The mobile in the garden keeps spinning like the modern world. In the midst of the busy world, the inner circle, the past with the people, wagons, beggars and tramps gone by the Ylén house, turns around slowly and steadily.
born in 1912
lives in Helsinki, works in Nummela
Pentti Ylisjoki does not fit into the picture of a typical folk artist. They usually come from rural and lower-middle class backgrounds. Ylisjoki worked in many high positions, he once was the head of the criminal investigation department in Helsinki. He relates with professional artists and, after retiring, has achieved some formal education in arts.
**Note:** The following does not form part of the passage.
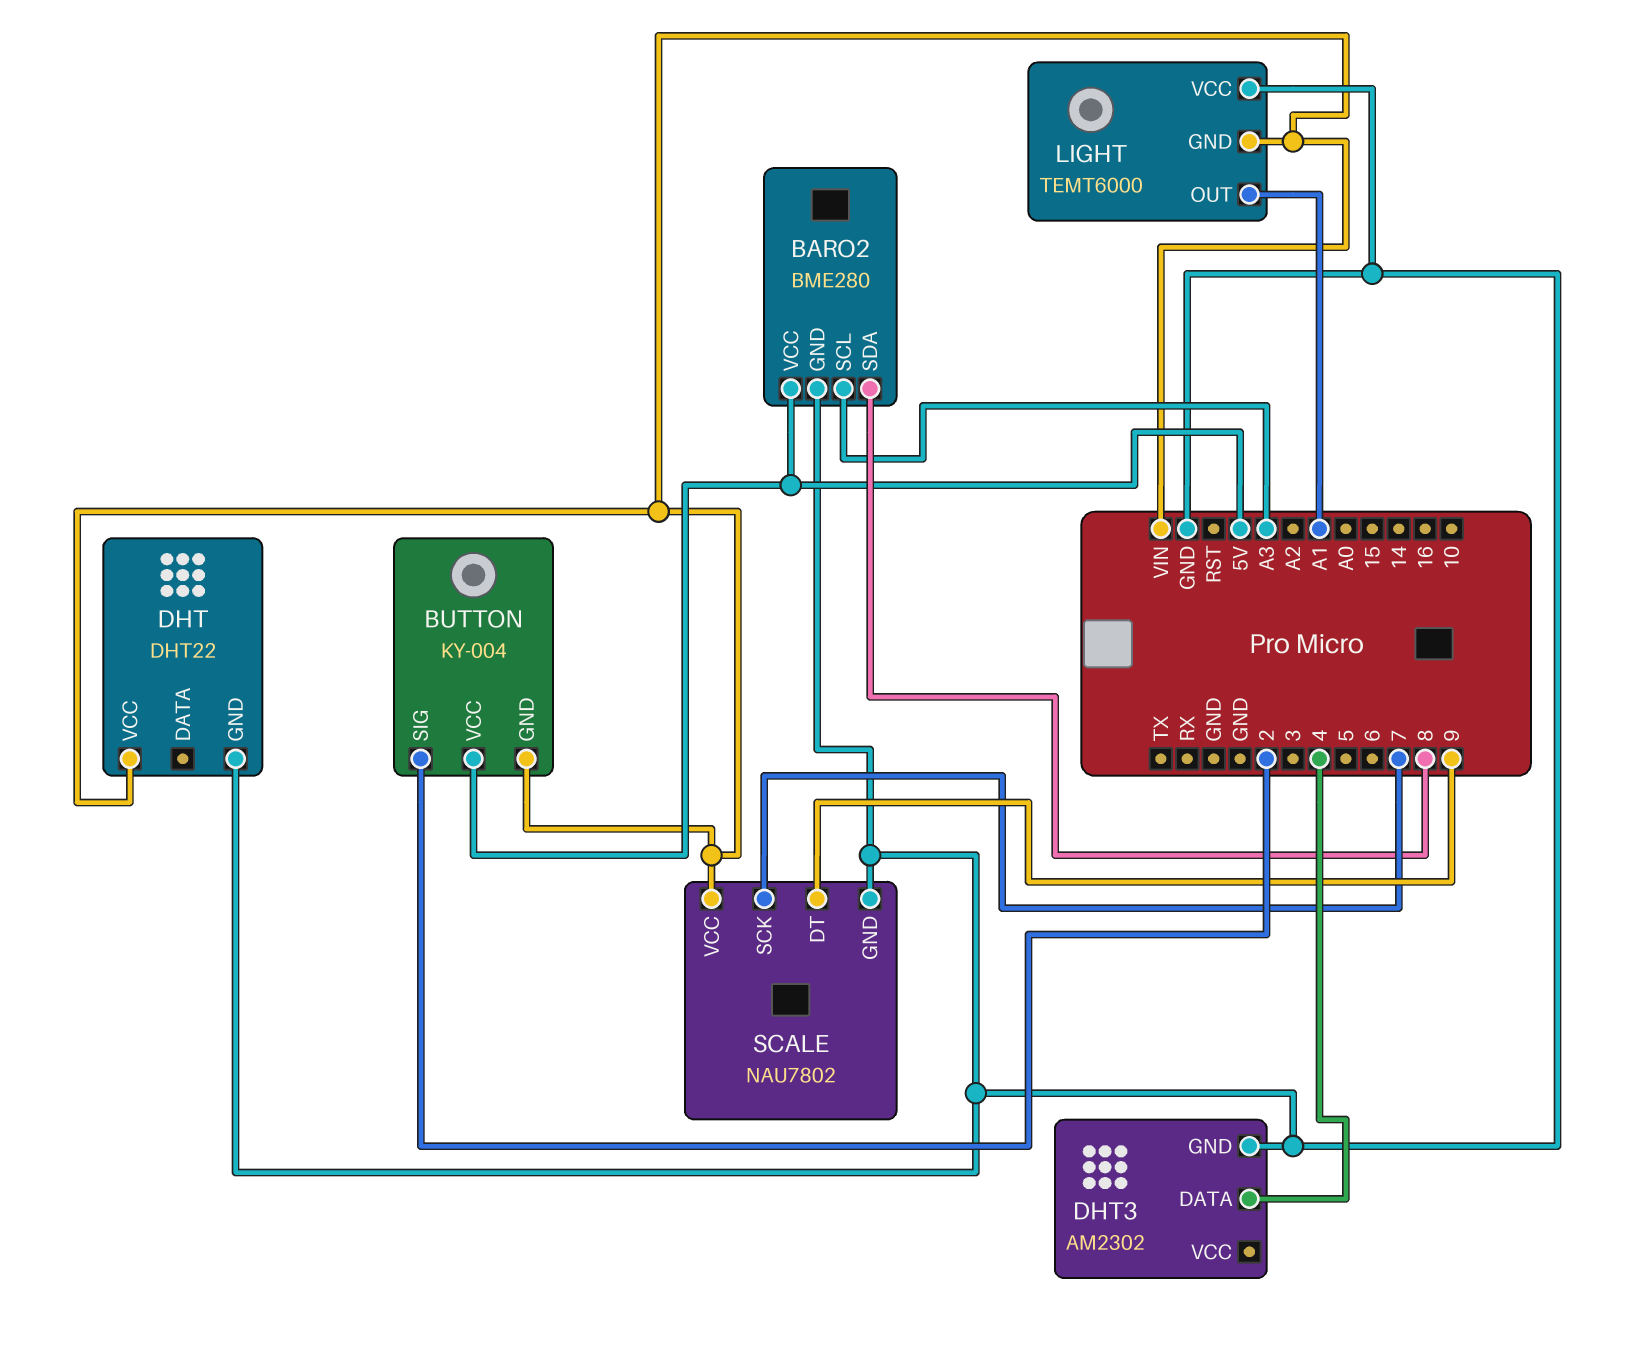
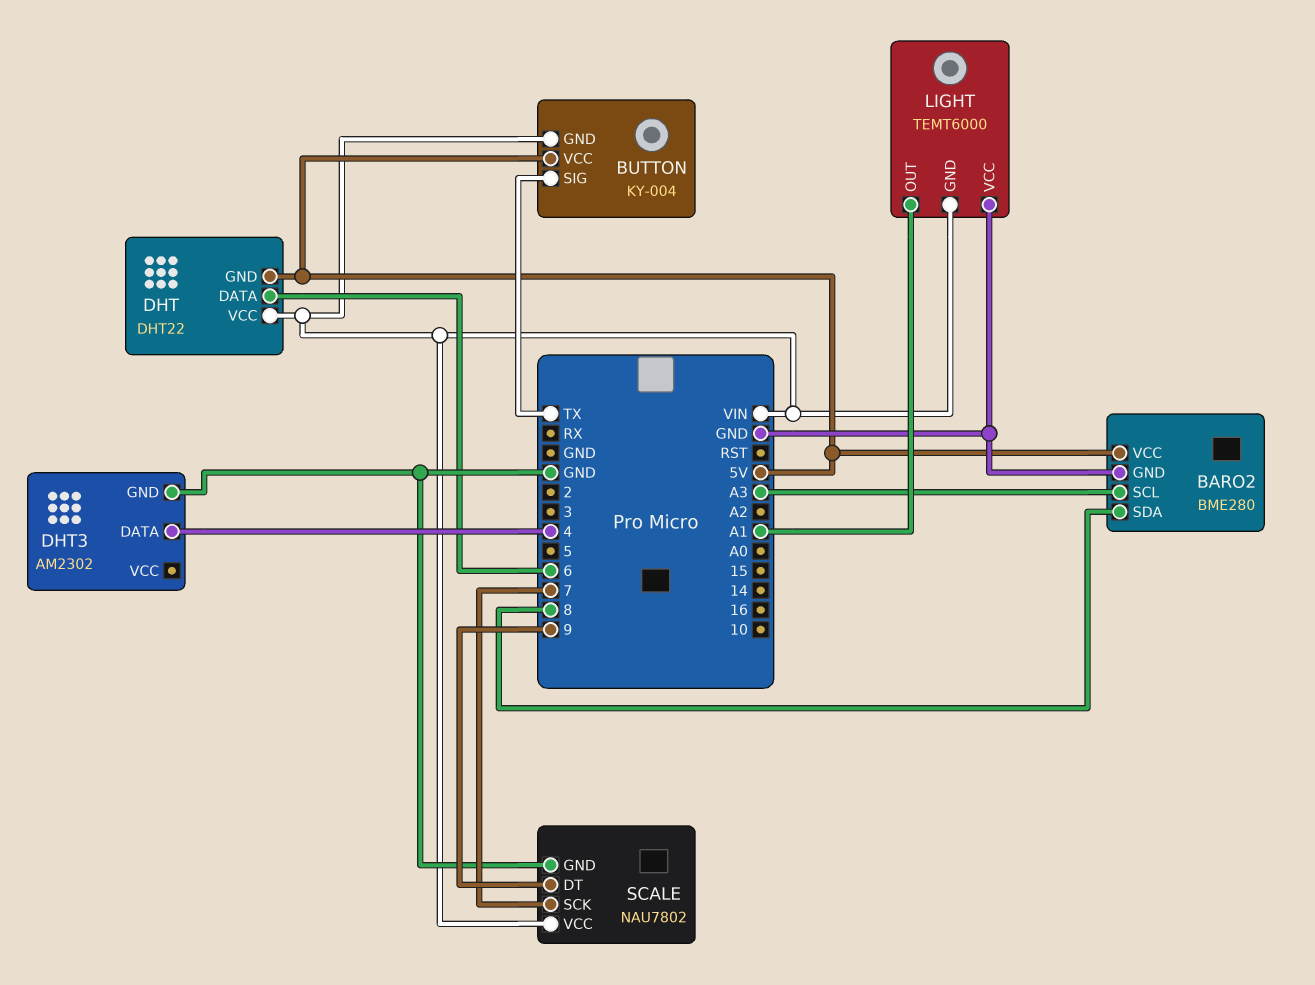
BUTTON pin SIG: 2 -> TX
DHT pin DATA: none -> 6
DHT pin GND: GND -> 5V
The effects of these connections with the art world can be found in Ylisjoki’s works, but they do, in their spontaneity and variability of motifs, contain characteristics of folk art as well. Ylisjoki’s wife is concerned about the relation of her husband’s art and so-called high art, but the artist himself has a rather light-hearted attitude towards any definitions restricting his creativity.
Wood is the material in most of Ylisjoki’s works and, indeed, he is a wood virtuoso. In the summer house yard, the suffering Christ meets popular politicians and sportspeople among dozens of sculptures. Moreover, there are enormous paintings exposed to the elements. Hidden in the thickets and blistered by the humidity, these archpictures repeat visions deeply rooted in the guilt of the human race: the explosion of a hydrogen bomb and the masterpiece of emotional impact, the Indian mother begging for food by Werner Bischof.
Ylisjoki’s Christ hangs on the cross, tortured to the extreme. It is not only the holy image of Christianity, but also a shocking proof of human brutality. It creates an extremely strange atmosphere in the yard.
The absolute order of the sculptures mixed with the randomness of the motifs seem to support the theory that the obsession about order may express itself in creativity. The sculpture park may be seen as a symbol gallery of the well-ordered reality of the society, where the artist aims at a firmer definition to his own unsteady role.
The Ylisjoki memorial heftily towers over the park. The immovable stone rules the scenery; and the heavy atmosphere it creates cannot be lightened by the small waterfall dripping down its sides. The tomb atmosphere is enforced by the embossed names and figures on the smooth stone and the opening just large enough for entrance. This abstract memorial greatly differs from Ylisjoki’s other, solemnly realistic, works. It may be tragic that the man who created such eloquent and masterly sculptures arrives at the theme of mortality and death, thus abandoning his strongest means and forgetting his forms.
When interviewing folk artists, one repeatedly meets with their suspicion of abstract arts. Abstract art is often belittled, labeled hybrid, and seen as a distorted mold of works originally meant to be figurative.
Most old, public statues are human figures, and people usually like them. During revolutions these lifelike rulers are humiliated. How spiritless a revolution would be if it only destroyed abstract symbols!
It must be admitted that the layman’s suspicion of abstract art is a result of logical reasoning. Modern art exploits ideas that the public does not have access to. To the uninitiated, this usage of unfamiliar codes might seem pure stupidity, or annoyance and highlighting the inequality.
The Ylisjoki memorial bears a slight similarity to some public statues. One is reminded of the symbols of power by this work. The artist attached a self-bust on the side of the abstract monolith, the symbol of power.